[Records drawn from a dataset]
################
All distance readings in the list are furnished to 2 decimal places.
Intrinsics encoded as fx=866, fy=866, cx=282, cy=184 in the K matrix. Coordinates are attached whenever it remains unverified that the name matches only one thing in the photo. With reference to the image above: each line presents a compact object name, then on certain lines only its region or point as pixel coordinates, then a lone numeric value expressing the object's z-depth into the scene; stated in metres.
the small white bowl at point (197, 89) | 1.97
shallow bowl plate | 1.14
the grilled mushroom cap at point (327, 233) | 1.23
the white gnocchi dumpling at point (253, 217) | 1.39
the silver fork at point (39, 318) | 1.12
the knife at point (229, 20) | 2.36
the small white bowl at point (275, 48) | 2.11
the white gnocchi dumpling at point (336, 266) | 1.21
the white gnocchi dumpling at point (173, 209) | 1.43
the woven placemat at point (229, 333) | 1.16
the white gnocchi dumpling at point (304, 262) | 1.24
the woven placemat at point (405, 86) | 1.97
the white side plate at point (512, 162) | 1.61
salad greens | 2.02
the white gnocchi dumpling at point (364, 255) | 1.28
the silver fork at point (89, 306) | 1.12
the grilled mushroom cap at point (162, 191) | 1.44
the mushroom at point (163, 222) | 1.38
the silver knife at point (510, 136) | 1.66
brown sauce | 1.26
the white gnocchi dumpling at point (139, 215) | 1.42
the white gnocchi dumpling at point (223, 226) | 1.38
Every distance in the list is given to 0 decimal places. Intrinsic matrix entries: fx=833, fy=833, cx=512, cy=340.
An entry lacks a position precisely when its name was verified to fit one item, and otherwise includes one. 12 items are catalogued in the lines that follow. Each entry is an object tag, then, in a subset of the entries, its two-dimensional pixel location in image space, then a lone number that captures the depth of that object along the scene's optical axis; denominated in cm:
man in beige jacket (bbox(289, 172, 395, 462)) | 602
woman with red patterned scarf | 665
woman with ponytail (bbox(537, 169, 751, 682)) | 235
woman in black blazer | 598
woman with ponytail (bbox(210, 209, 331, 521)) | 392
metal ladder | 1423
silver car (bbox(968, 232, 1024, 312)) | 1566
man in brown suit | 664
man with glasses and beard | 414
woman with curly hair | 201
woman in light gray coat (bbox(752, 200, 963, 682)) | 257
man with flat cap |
################
Work to be completed:
Show the lines of the records that contain the word "bowl".

Exercise response:
the small white bowl at point (197, 89) | 1.97
shallow bowl plate | 1.14
the small white bowl at point (275, 48) | 2.11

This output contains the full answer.